How to derive Bayes’ Theorem

To derive the Bayes’ Theorem, we consider the joint probability of the two events $A$ and $B$, which can be expressed as:

\[( A \cap B ) = P ( A | B ) P ( B )\]

Since the intersection of two sets is commutative, the order does not change the result, we also have that the joint probability of $B$ and $A$ can be expressed as:

\[( B \cap A ) = P ( B | A ) P ( A )\]

From this, it follows that:

\[( A \cap B ) = P ( A | B ) P ( B ) = P ( B | A ) P ( A ) = ( B \cap A )\]

Therefore, we obtain:

\[( P ( A | B ) = \frac{P ( B | A ) P ( A )}{P ( B )}\]

Example

An email filtering system tries to classify emails into two categories: spam and not spam. The filter uses the presence of certain keywords to make this decision. Let’s consider the word “discount”.

First, let’s define the events that occur in this problem:

$S$: the email is spam.
$\neg S$: the email is not spam.
$D$: the email contains the word “discount”.

Now, let’s consider the following probabilities, assuming that the word “discount” is present in 95% of spam emails, while it is present in only 2% of non-spam emails.

Prior probability of spam: $P ( S ) = 0.40$.
Prior probability of not spam: $P ( \neg S ) = 0.60$.
Likelihood of “discount” given spam: $P ( D S ) = 0.95$.
Likelihood of “discount” given not spam: $P ( D \neg S ) = 0.02$.

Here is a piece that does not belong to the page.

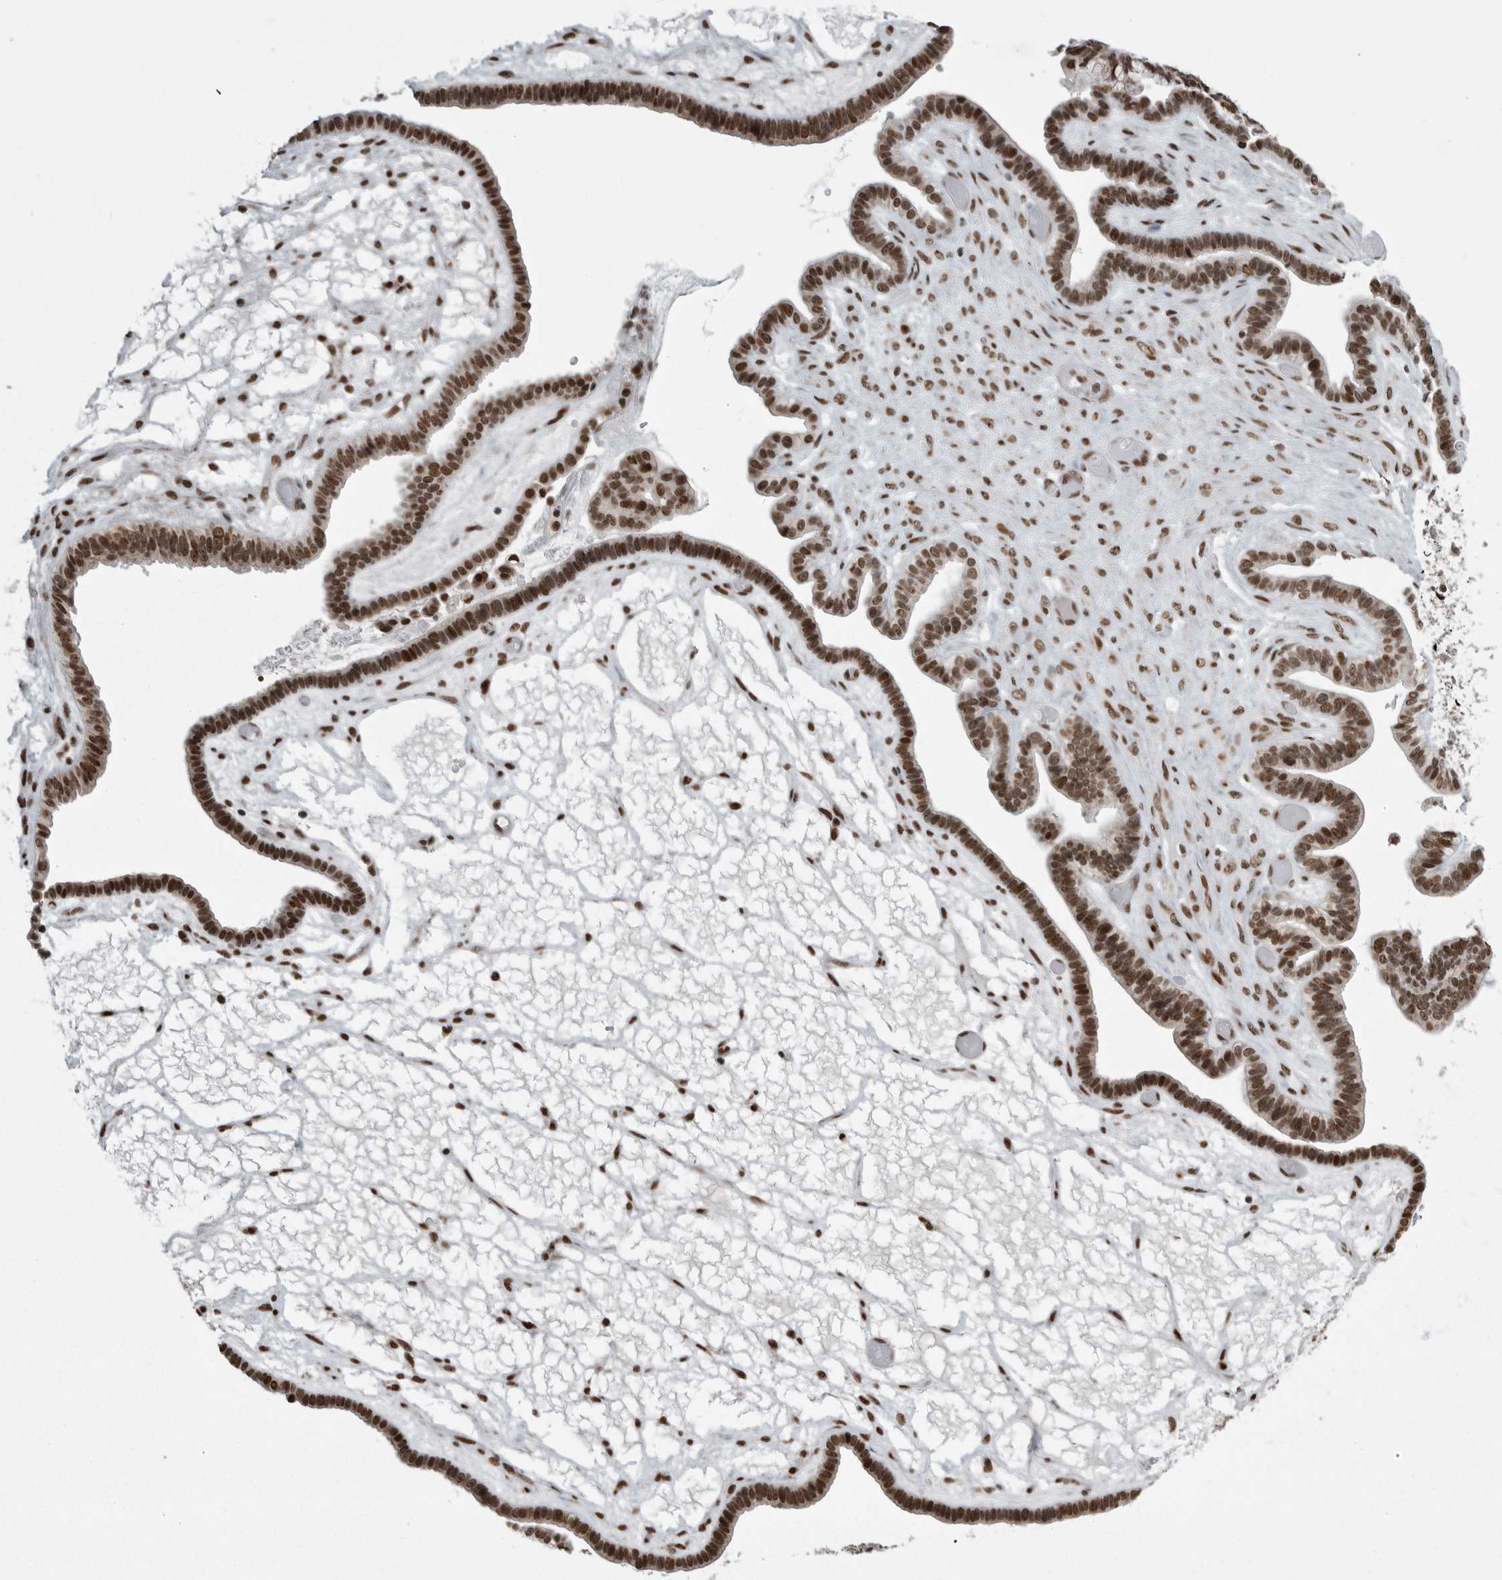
{"staining": {"intensity": "strong", "quantity": ">75%", "location": "nuclear"}, "tissue": "ovarian cancer", "cell_type": "Tumor cells", "image_type": "cancer", "snomed": [{"axis": "morphology", "description": "Cystadenocarcinoma, serous, NOS"}, {"axis": "topography", "description": "Ovary"}], "caption": "A photomicrograph of serous cystadenocarcinoma (ovarian) stained for a protein exhibits strong nuclear brown staining in tumor cells.", "gene": "YAF2", "patient": {"sex": "female", "age": 56}}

We want to find the probability that the email is spam given that it contains the word “discount”, which is $P ( S

D )$.

Let’s apply Bayes’ Theorem to our problem, and we get

\[P ( S | D ) = \frac{P ( D | S ) P ( S )}{P ( D )}\]

We are missing the marginal probability of finding the word “discount” in any email, $P ( D )$. We can calculate it using the law of total probability:

\[P ( D ) = P ( D | S ) P ( S ) + P ( D | \neg S ) P ( \neg S )\]

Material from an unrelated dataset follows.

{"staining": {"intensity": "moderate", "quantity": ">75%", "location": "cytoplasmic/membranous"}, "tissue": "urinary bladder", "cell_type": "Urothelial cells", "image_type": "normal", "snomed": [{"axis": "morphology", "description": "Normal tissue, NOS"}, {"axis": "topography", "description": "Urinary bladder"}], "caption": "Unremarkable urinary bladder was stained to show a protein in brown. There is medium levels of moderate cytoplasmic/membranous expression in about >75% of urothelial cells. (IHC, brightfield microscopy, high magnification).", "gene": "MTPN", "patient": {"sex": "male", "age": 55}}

Calculating $P ( D )$ gives us:

\[P ( D ) & = ( 0.95 \times 0.40 ) + ( 0.02 \times 0.60 ) \\ P ( D ) & = 0.38 + 0.012 \\ P ( D ) & = 0.392\]

Substituting the value $P ( B )$ into Bayes’ Theorem formula, we get:

\[P ( S | D ) & = \frac{0.95 \times 0.40}{0.392} \\ P ( S | D ) & = \frac{0.38}{0.392} \\ P ( S | D ) & \approx 0.969\]

Therefore, it is concluded that given that the email contains the word “discount”, the probability that it is spam is approximately 96.94%.

Glossary

Bayes’ Theorem: a fundamental result in probability theory that describes how to compute the conditional probability of a hypothesis given observed evidence, providing a framework for updating prior beliefs.
Posterior probability $P ( A B )$: the updated probability of an event $A$ occurring after observing new evidence $B$.
Prior probability $P ( A )$: the initial probability of an event $A$ occurring before any evidence is observed.
Likelihood $P ( B A )$: the probability of observing the evidence $B$ if the hypothesis $A$ were true.
Marginal probability $P ( B )$: the overall probability of the evidence $B$ occurring, regardless of the truth of the hypothesis $A$. Also referred to as the evidence.
Conditional probability: the probability of an event occurring given that another event has already occurred.
Joint probability $P ( A \cap B )$: the probability that two events $A$ and $B$ both occur.